Stoicism is a philosophy that emphasises clear, rational thought by overcoming emotions to form unbiased, informed opinions and ideas.
War was the setting for many of Hemingway’s novels, exposing the horrors and hardships of those involved. It was during these times that Hemingway saw it most necessary for one to adhere to a code of dignity, honesty, and honour.
In a world filled with moral complexity, pain, and destruction, Hemingway’s characters provide a sense of calm courage that he saw as the only mode of survival. The main characters of many of his novels are young men who had become scarred by their experiences in combat but who steel themselves by maintaining strong principles. By using war as a symbol of the harsh realities of the world, Hemingway exposes his contemporary reality as morally ambiguous and destructive.
Leaving behind an extensive body of work and an indelible impact on 20th-century fiction, Ernest Hemingway cemented his place in the literary canon. His chivalric principles and distinct narrative style created a literary voice that still remains unique. The stripped-down simplicity of his prose contrasts with his profound mediation on complex themes, like war, mortality, and the power of nature, lending a gravity that is authentic and honest.
The below quotes reflect some of the main themes and ideas in Hemingway's works.
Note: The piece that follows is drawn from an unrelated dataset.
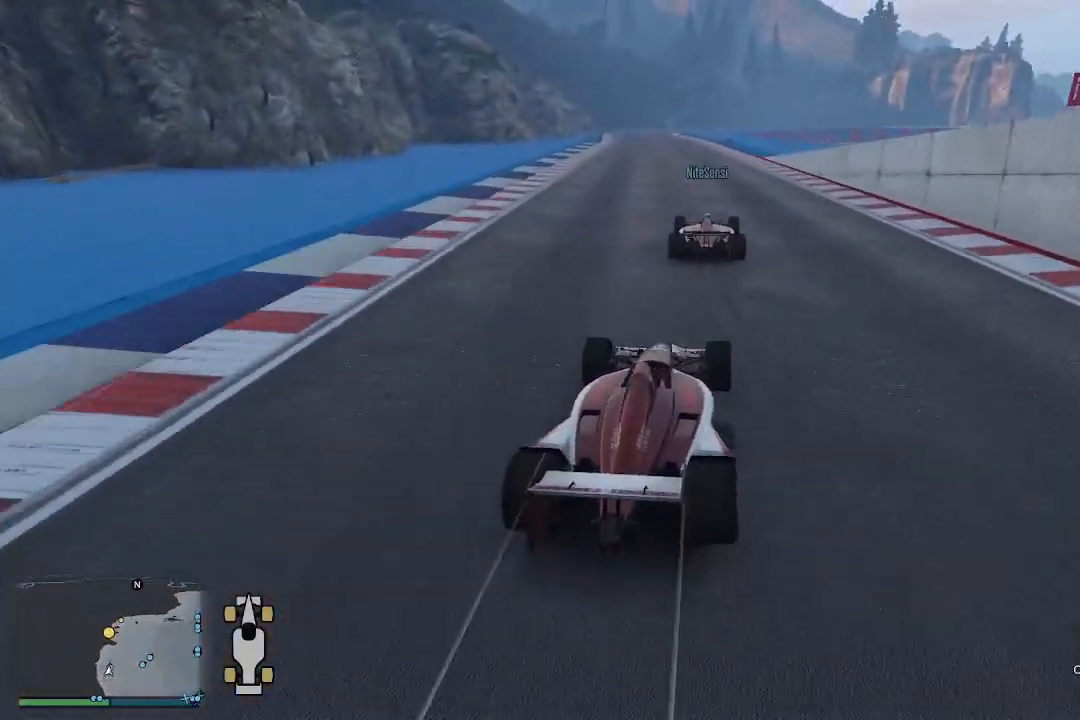
{"buttons": ["R2", "R3"], "left_stick": "center", "right_stick": "center", "events": [[33, "left_stick", "left"], [133, "left_stick", "center"], [267, "left_stick", "left"], [367, "left_stick", "center"], [467, "R3", "down"], [467, "right_stick", "center"]]}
The world breaks everyone and afterward many are strong at the broken places. But those that will not break it kills. It kills the very good and the very gentle and the very brave impartially. If you are none of these you can be sure it will kill you too but there will be no special hurry
(Ernest Hemingway, A Farewell to Arms, 1929).
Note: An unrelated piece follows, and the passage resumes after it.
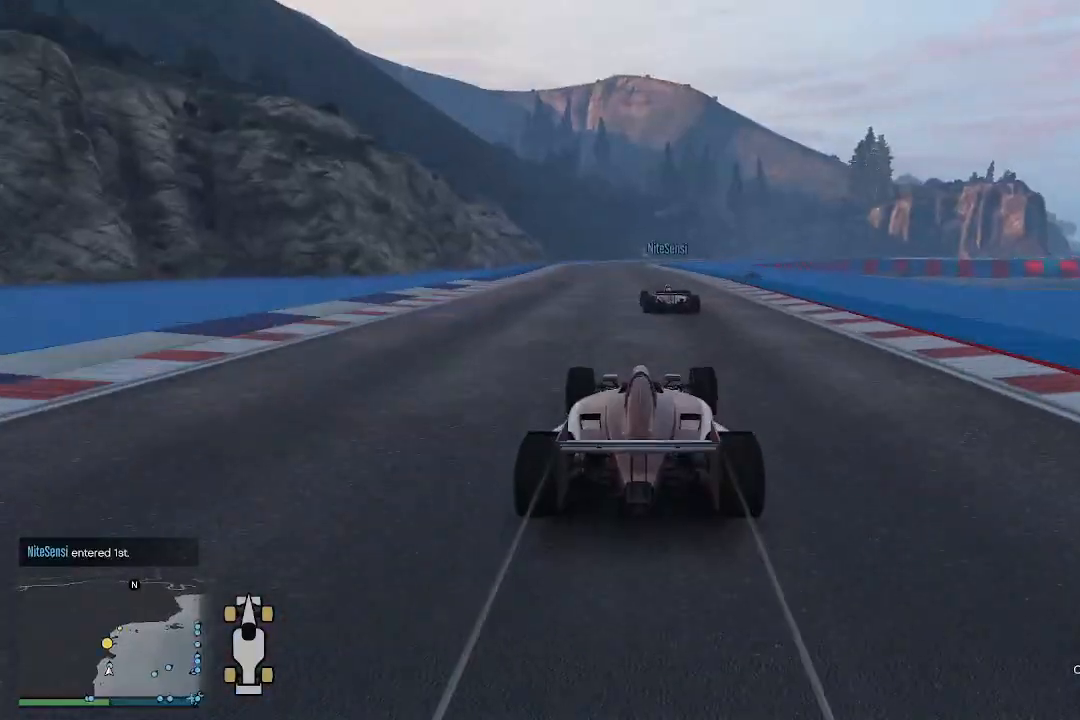
{"buttons": ["R2"], "left_stick": "left", "right_stick": "down", "events": [[200, "left_stick", "left"]]}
Hemingway considers the harshness of ‘the world’, reflecting on mortality. His plain writing style emphasises the gravity of these themes.
Then the fish came alive, with his death in him, and rose high out of the water showing all his great length and width and all his power and his beauty. He seemed to hang in the air above the old man in the skiff. Then he fell into the water with a crash that sent spray over the old man and over all of the skiff (Ernest Hemingway, The Old Man and the Sea, 1951).
During the climax of The Old Man and the Sea, the Old Man kills the marlin. In this key moment, Hemingway once again considers life and death, especially in the natural world. Nature forms a formidable opponent that seems comparable to forces at war.
If you are lucky enough to have lived in Paris as a young man, then wherever you go for the rest of your life, it stays with you, for Paris is a moveable feast (Ernest Hemingway, A Moveable Feast, 1964).
In his posthumously published memoir, Hemingway coins this famous phrase about his time in Paris during the 1920s.
Ernest Hemingway wrote several important 20th-century novels, including The Old Man and the Sea (1951). Hemingway’s distinct writing style and consideration of profound themes made his work widely renowned.
Ernest Hemingway’s writing considered complex themes like war, mortality, and the power of nature while maintaining a simple narrative style. This had an important effect on writers of the 20th century.
Ernest Hemingway was born in Oak Park (formerly Cicero), Illinois, USA.
Ernest Hemingway’s writing was uniquely stripped back, with few adjectives or adverbs. Sentences largely consist of nouns, verbs and conjunctions, without unnecessary embellishments.
Hemingway wrote seven novels in his lifetime, all to great critical acclaim. His novel The Old Man and the Sea (1952) won the Pulitzer Prize for Fiction in 1953.